[TEKS YANG DIBERIKAN]:
==*==

SENJA mulai turun ketika perairan di sekitar Pulau Moro, yang tak lagi biru, beriak kemerahan diterpa sinar matahari yang siap menyelam. Tidak ada gelombang besar memecah bibir pantai, tiupan angin pun sepoi-sepoi. Inilah saatnya, Agustus-November, nelayan memanen ikan. Tapi itu dulu. Dua tahun lalu, ahoi, nelayan benar-benar dimanjakan oleh laut: ikan dan udang mudah dijaring.
"Dulu, pada musim panen, kami bisa mendapatkan Rp 2 juta semalaman melaut," kata Misnan, 36 tahun, nelayan asli Moro. Ikan tangkapan biasanya dijual tengkulak ke Singapura. Sekarang, penghasilan Rp 100 ribu saja mustahil.
Kini tiada lagi dorongan bagi nelayan Kabupaten Karimun, Riau Kepulauan, memacu perahu pompongnya ke laut untuk menebar jala atau melempar mata pancing. Serombongan nelayan hanya terlihat duduk-duduk santai di kedai kopi milik seorang "toke Cina".
"Laut kami sudah habis," kata M. Ali dengan geram. Nelayan tradisional ini kini menganggur, sedangkan Misnan menjadi tukang becak. Memang, nasib nelayan Moro sama ironisnya dengan warga Riau lainnya: "mati" di tengah kekayaan alam yang melimpah.

==*==

[BAHAN TERHIMPUN]:

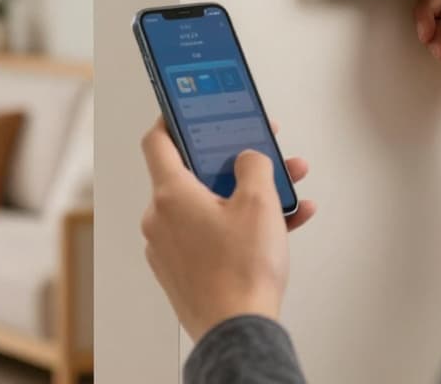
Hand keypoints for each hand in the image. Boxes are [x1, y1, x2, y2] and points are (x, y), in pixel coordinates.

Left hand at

==*==

[BUTIR TINDAKAN 1]:
Jawablah pertanyaan berikut berdasarkan teks tentang nelayan Pulau Moro:
(a) Pada bulan apa saja nelayan memanen ikan?
(b) Berapa penghasilan yang menurut Misnan bisa didapat semalaman melaut pada musim panen dahulu?
(c) Apa pekerjaan Misnan sekarang?
[BUTIR TINDAKAN 2]: Sebutkan semua alat nelayan yang disebutkan dalam teks tentang nelayan Pulau Moro.
[BUTIR TINDAKAN 3]: Ulangi bagian teks tentang nelayan Pulau Moro antara "SENJA mulai turun" dan "udang mudah dijaring.", termasuk kedua bagian tersebut.

[TANGGAPAN 1]:
(a) Agustus hingga November.
(b) Rp 2 juta.
(c) Tukang becak.

[TANGGAPAN 2]: Perahu pompong, jala, mata pancing

[TANGGAPAN 3]:
SENJA mulai turun ketika perairan di sekitar Pulau Moro, yang tak lagi biru, beriak kemerahan diterpa sinar matahari yang siap menyelam. Tidak ada gelombang besar memecah bibir pantai, tiupan angin pun sepoi-sepoi. Inilah saatnya, Agustus-November, nelayan memanen ikan. Tapi itu dulu. Dua tahun lalu, ahoi, nelayan benar-benar dimanjakan oleh laut: ikan dan udang mudah dijaring.